- TASK GOAL: Please reproduce each of the lines below word for word, leaving out the pictures.

- THE RECORDS:
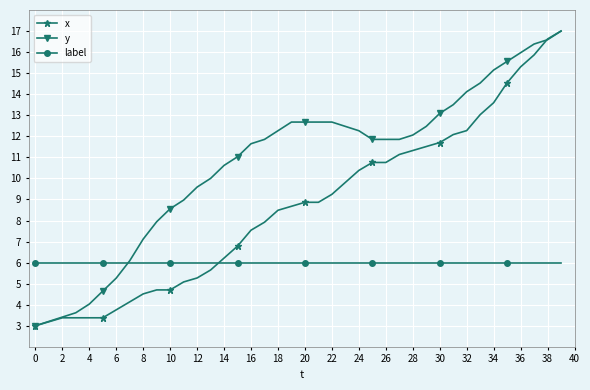

How many intersections are there between y and label?

1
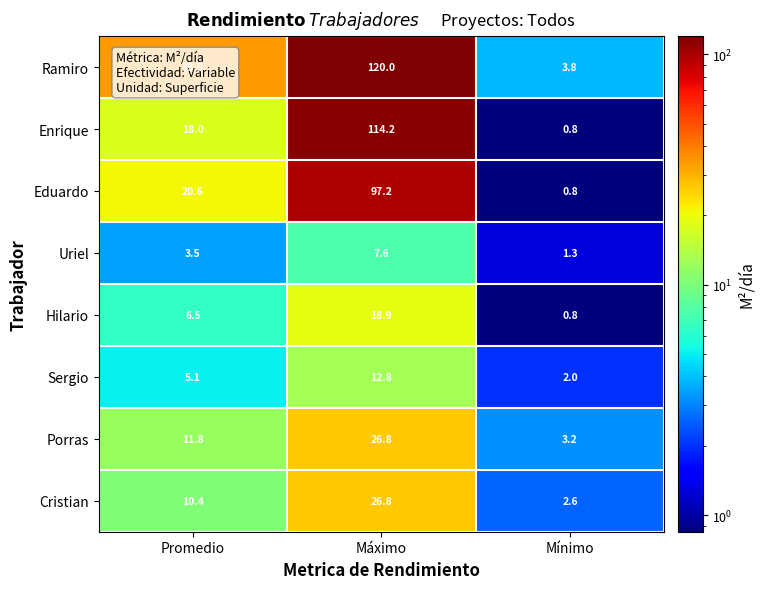

What is the sum of the Uriel values at Promedio and Mínimo?

4.8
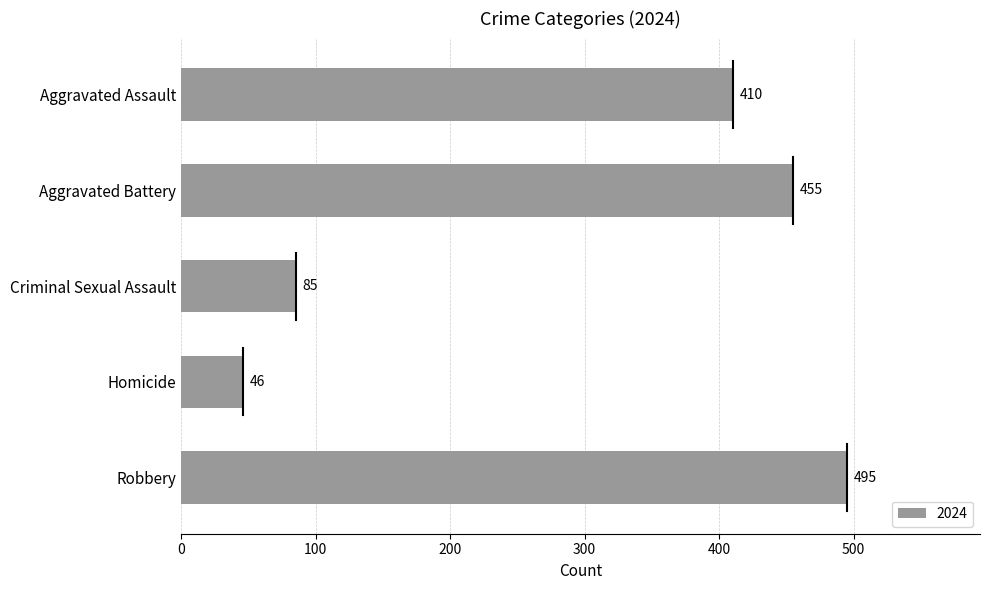

Reading top to bottom, what are all the values shown in this chart?

410	455	85	46	495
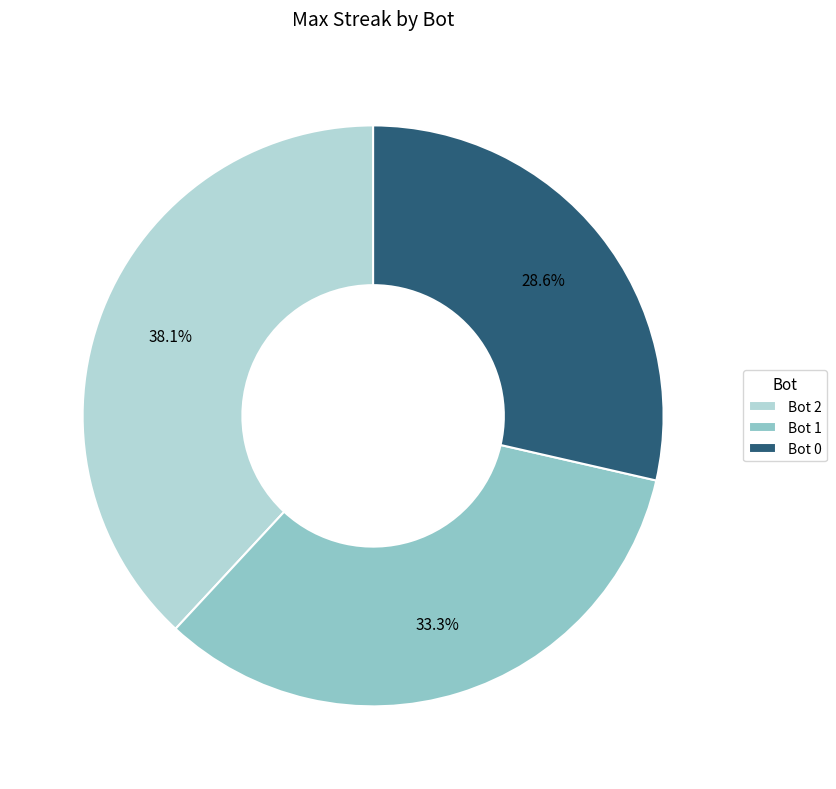

What is the largest slice in the pie chart?

Bot 2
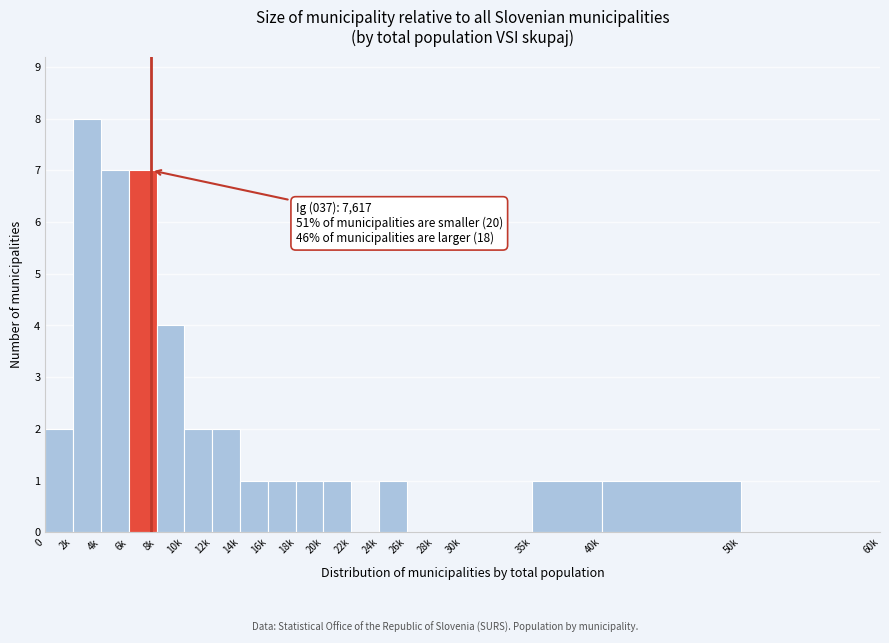

Reading left to right, transcribe all the data shown in this chart.

0=2	2k=8	4k=7	6k=7	8k=4	10k=2	12k=2	14k=1	16k=1	18k=1	20k=1	22k=0	24k=1	26k=0	28k=0	30k=0	35k=1	40k=1	50k=0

- ANSWER SPACE:
How many intersections are there between y and label?

1

What is the sum of the Uriel values at Promedio and Mínimo?

4.8

Reading top to bottom, what are all the values shown in this chart?

410	455	85	46	495

What is the largest slice in the pie chart?

Bot 2

Reading left to right, transcribe all the data shown in this chart.

0=2	2k=8	4k=7	6k=7	8k=4	10k=2	12k=2	14k=1	16k=1	18k=1	20k=1	22k=0	24k=1	26k=0	28k=0	30k=0	35k=1	40k=1	50k=0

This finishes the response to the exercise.